■ DESCRIPTION OF THE TASK
Your answer is to be the count alone: the number of lines in the data below where "string" appears.

━━━

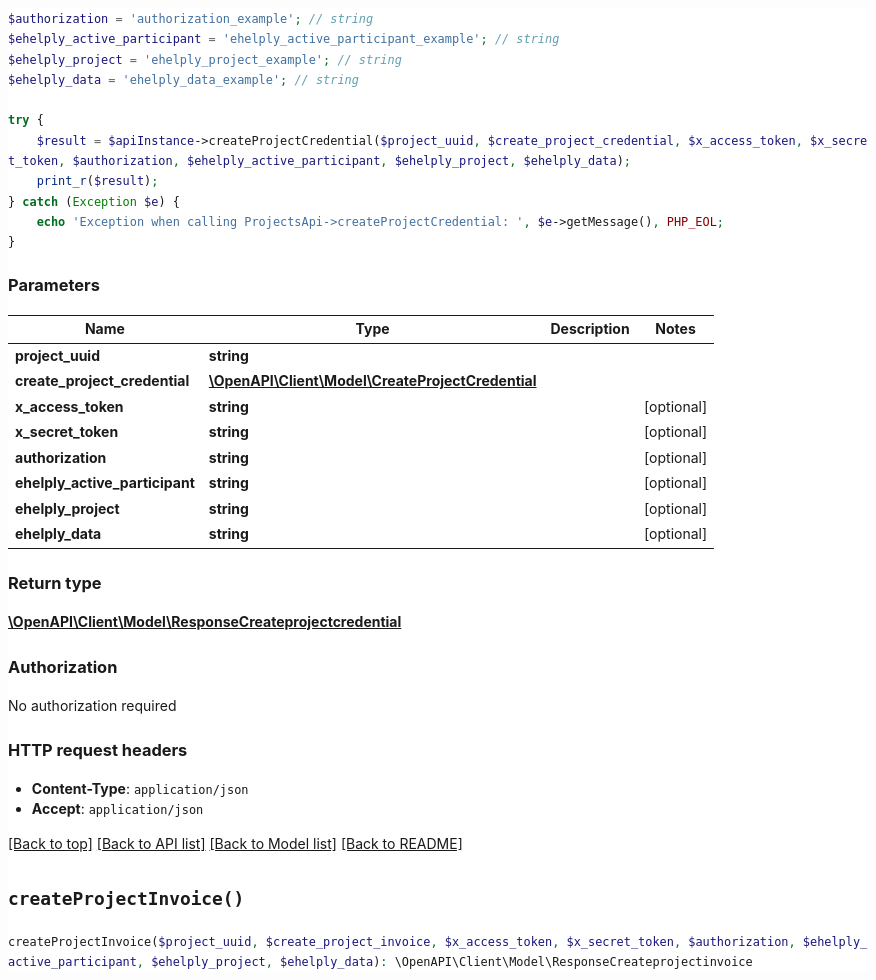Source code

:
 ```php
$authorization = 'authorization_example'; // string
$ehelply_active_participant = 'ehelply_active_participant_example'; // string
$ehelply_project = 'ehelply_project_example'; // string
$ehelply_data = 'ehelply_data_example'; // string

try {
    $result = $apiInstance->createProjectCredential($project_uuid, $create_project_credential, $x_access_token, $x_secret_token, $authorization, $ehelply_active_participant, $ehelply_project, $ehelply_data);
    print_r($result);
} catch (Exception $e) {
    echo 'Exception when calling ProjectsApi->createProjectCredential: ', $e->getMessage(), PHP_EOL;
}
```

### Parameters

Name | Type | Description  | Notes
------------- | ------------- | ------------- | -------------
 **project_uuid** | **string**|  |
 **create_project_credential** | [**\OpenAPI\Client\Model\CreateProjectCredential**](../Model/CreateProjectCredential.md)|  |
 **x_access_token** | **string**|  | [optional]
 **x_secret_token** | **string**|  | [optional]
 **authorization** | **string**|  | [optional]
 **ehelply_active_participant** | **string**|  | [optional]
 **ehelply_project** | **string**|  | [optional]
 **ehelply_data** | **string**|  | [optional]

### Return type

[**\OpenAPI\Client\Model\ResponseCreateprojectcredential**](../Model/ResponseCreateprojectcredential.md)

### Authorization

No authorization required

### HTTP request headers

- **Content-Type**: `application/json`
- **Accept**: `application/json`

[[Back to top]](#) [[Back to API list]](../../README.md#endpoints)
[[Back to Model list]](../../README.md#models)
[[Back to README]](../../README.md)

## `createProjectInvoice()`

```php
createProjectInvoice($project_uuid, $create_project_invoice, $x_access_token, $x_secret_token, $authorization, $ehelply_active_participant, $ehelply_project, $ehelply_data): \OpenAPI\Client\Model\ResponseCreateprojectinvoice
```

━━━

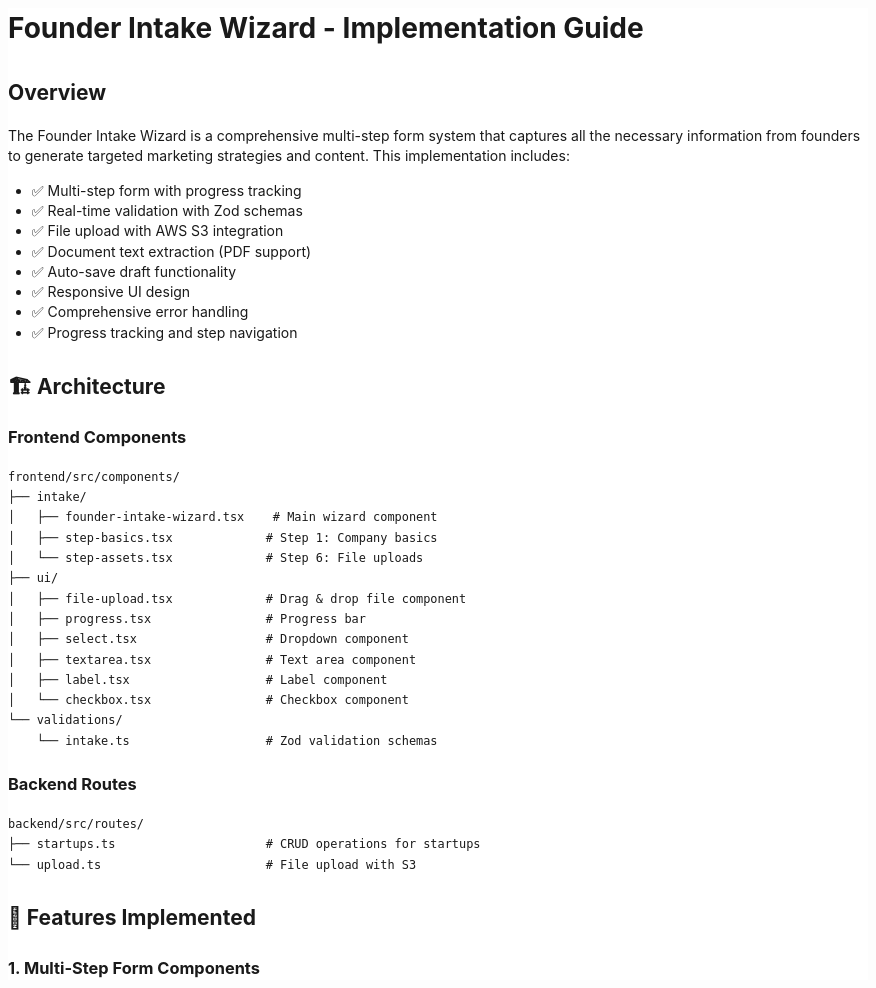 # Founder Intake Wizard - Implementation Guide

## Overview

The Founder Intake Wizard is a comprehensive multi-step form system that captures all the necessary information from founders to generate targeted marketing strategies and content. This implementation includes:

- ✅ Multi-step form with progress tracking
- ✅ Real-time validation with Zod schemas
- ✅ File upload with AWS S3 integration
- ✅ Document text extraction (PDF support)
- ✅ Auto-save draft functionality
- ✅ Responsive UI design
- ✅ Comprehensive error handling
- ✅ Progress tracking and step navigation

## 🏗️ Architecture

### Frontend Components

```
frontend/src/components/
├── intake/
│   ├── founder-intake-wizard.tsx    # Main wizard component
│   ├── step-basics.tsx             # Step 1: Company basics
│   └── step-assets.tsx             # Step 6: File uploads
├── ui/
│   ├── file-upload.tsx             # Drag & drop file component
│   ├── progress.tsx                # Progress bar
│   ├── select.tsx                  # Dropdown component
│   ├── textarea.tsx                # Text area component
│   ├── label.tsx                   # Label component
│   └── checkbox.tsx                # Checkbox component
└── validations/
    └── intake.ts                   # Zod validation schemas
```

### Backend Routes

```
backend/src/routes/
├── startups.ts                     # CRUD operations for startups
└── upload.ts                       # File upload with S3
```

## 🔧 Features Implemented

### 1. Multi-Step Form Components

━━━

■ WRITTEN RESPONSE
11